Bunyesc também acha que a os cidadãos devem ter a inteligência. “Se a inteligência precisa vir da tecnologia é porque algo não funciona. Em um semáforo inteligente, o menos esperto de todos é o semáforo. Se uma faixa de pedestre funcionasse bem com a inteligência dos cidadãos, o semáforo estaria sobrando”, diz. Enquanto isso, afirma que há propostas urbanísticas, como a reorganização de calçadões no centro de Bordeaux, “com maior repercussão Smart que a tecnologia”.

O antropólogo Manuel Delgado, autor de El espacio público como ideologia (O espaço público como ideologia), sustenta que os planos smart são um “valor-refúgio” que encobre estratégias de mercado e suposto prestígio para as instituições política. “É importante que as intervenções que se apresentam como regeneradoras do tecido urbano recebam o atributo de criativas. O protagonismo argumental dado à imaginação e à cultura corresponde à crescente desmaterialização das fontes de crescimento econômico, cada vez mais envolvidas por todo tipo de acompanhamentos estéticos ou semióticos”, opina. Delgado considera que o fim é “legitimar e dar brilho às dinâmicas de mutação urbana criadas e geridas pela lógica neoliberal, a partir dos princípios de um capitalismo que exige do Estado a redução ao máximo de seu papel de árbitro econômico e atenção pública, mas que recebe um papel chave como seu cooperador institucional.”

O professor de Barcelona explica que a aliança entre penetração privatizante e políticas públicas termina sendo uma transformação da fisionomia tanto humana quanto morfológica de muitas cidades. O que fazem, em nome da inteligência, é favorecer a revitalização como espaço-negócio de bairros do centro ou de antigas zonas industriais a serviço das novas indústrias tecnológicas.
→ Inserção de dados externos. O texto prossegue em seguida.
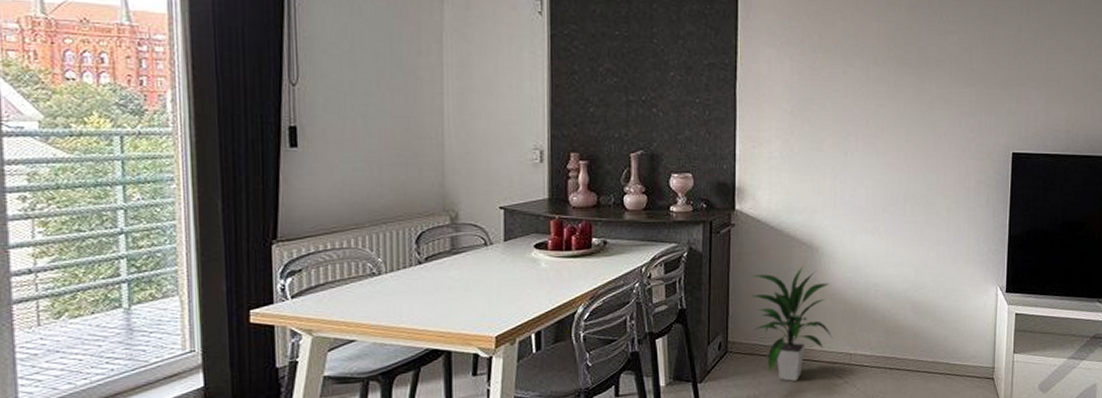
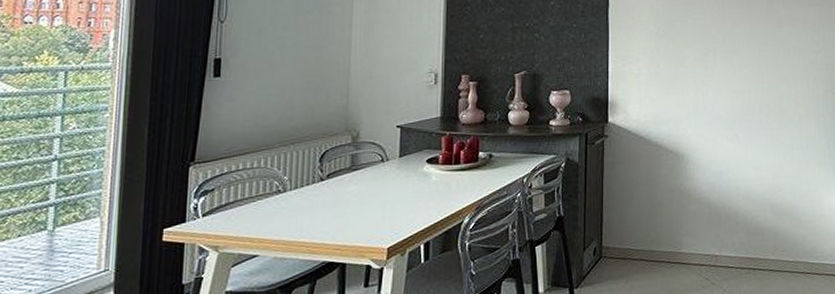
indoor plant: present [751,265,833,381] -> none [623,172,700,284]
Miguel Ángel Díaz Camacho, que preside a ASA (Associação Sustentabilidade e Arquitetura), concorda. Este arquiteto critica a política de meio-ambiente de curto fôlego utilizada como desculpa. E assegura que se as Smart Cities são a resposta a esta nova sociedade de consumo hiper-conectada e cada vez mais desigual, vão se transformar em uma metáfora dos pactos recentes e futuros entre a ecologia e o poder, conduzindo ao mesmo lugar: a cidade narcotizada

A arquiteta Mayka García-Hípola, autora do livro El paisaje de la arquitectura (A Paisagem da Arquitetura), defende no entanto as smart cities como uma necessidade das cidades do futuro: “Em uma cidade inteligente, gerentes e cidadãos aproveitariam os recursos materiais e intangíveis – como a cultura ou a história – dessa comunidade para valorizar os estados intermediários mais que os resultados finais (relacionados com dividendos eleitorais)”. No entanto, García-Hípola adverte que a cidade inteligente exige tempo: “não é projeto de cabeamento instantâneo”. Por isso, não confia em uma cidade na qual as pessoas sejam abduzidas por telas individuais ou coletivas, “que podem terminar contaminando nossas ruas”. “A tecnologia pode nos ajudar a reciclar recursos como os tanques coletores de chuva”, mas insiste em desfrutar os percursos, cheiros e vistas de uma cidade que não seja apenas virtual.

Díaz também insiste em que as Smart Cities devem incorporar valores sociais, culturais e fomentar a igualdade. “Por que não uma verdadeira rede inteligente que desvie os excedentes de produção para lares em situação de pobreza energética?”, propõe. “A redistribuição, a colaboração e a conexão cidadã, estão relacionadas com um uso da tecnologia voltado para o bem comum”. García-Hípola lembra que a inteligência tecnológica é mais uma entre outras. Por isso, cita as três ecologias de Guattari: a mental, a social e a meio-ambiental para terminar ironizando: “Talvez teríamos que colocar um cartaz em nossas cidades como o daquele bar: Não temos wi-fi. Falem entre vocês”.